Les Agnéo-Koutchéens constituent une famille de locuteurs de langues indo-européennes. On les a longtemps appelé à tort Tokhariens (les vrais Tokhariens, proches voisins, étant de langue proto-iranienne). En réalité, ils se désignaient eux-mêmes comme Arśi et Kuči, deux noms qui signifient à chaque fois "les lumineux" ou "les blancs", et leurs voisins chinois les désignent souvent comme "les blancs". Ils ont bâti une civilisation sédentaire dans la vallée du Tarim ? aujourd'hui à l'extrême nord-ouest de la Chine, en bordure du désert du Takla-Makan.
Un corpus tardif
Les langues des Agnéens et des Koutchéens constituent deux dialectes assez proches ? quoique non intercompréhensibles, mais qui n'ont laissé de traces écrites qu'entre le VIe et le IXe siècle après J.C. Les textes sont la plupart du temps des traductions de classiques de la littérature bouddhiste.
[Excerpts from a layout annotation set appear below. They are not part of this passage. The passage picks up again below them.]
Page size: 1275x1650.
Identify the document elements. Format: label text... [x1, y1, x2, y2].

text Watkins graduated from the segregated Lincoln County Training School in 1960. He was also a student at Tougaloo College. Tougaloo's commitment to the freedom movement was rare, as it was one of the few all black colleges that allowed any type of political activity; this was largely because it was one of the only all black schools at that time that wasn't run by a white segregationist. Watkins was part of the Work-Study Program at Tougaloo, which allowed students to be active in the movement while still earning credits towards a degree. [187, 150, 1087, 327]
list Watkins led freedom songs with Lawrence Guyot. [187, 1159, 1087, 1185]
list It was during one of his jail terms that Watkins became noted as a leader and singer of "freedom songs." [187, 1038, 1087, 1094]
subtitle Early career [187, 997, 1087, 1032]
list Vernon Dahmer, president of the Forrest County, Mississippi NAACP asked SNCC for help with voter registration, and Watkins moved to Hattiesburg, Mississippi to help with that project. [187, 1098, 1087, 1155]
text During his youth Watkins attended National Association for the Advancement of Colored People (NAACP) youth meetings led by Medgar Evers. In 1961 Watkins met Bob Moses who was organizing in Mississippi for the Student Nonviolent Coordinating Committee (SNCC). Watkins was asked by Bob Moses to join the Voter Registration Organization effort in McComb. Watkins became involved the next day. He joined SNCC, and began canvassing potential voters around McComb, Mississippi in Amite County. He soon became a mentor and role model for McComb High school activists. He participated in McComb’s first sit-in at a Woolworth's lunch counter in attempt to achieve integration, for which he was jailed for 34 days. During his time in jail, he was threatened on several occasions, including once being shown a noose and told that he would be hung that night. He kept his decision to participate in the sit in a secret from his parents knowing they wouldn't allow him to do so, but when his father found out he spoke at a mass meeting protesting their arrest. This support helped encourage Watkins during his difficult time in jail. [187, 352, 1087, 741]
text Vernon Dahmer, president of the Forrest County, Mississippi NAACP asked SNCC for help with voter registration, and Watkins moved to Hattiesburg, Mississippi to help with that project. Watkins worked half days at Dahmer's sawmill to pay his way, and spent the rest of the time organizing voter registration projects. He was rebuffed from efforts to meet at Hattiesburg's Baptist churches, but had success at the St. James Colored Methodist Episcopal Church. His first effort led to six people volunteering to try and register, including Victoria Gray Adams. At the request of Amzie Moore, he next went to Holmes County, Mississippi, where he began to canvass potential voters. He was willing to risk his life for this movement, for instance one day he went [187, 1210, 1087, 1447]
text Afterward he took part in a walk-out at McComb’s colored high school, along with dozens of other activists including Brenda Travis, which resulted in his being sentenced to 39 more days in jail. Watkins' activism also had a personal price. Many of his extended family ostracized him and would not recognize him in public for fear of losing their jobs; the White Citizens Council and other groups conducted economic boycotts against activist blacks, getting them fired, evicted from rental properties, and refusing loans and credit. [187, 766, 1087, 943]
Bien que plus innovante que la langue koutchéenne, la langue agnéenne apparaît comme figée et limitée aux textes religieux dès les premiers textes, alors que la langue koutchéenne, bien que plus conservatrice, restera d'usage courant jusqu'à une disparition soudaine.
Une préhistoire confuse
Tout porte à croire que les Agnéo-Koutchéens sont restés particulièrement longtemps un peuple nomade des steppes d'Asie centrale, ce qui leur donne une préhistoire particulièrement mal connue. Il est d'ailleurs tout à fait vraisemblable que certains éléments koutchéens soient restés nomades même à l'époque où on connaît à ce groupe une civilisation sédentaire. De surcroît, la linguistique renforce cette confusion.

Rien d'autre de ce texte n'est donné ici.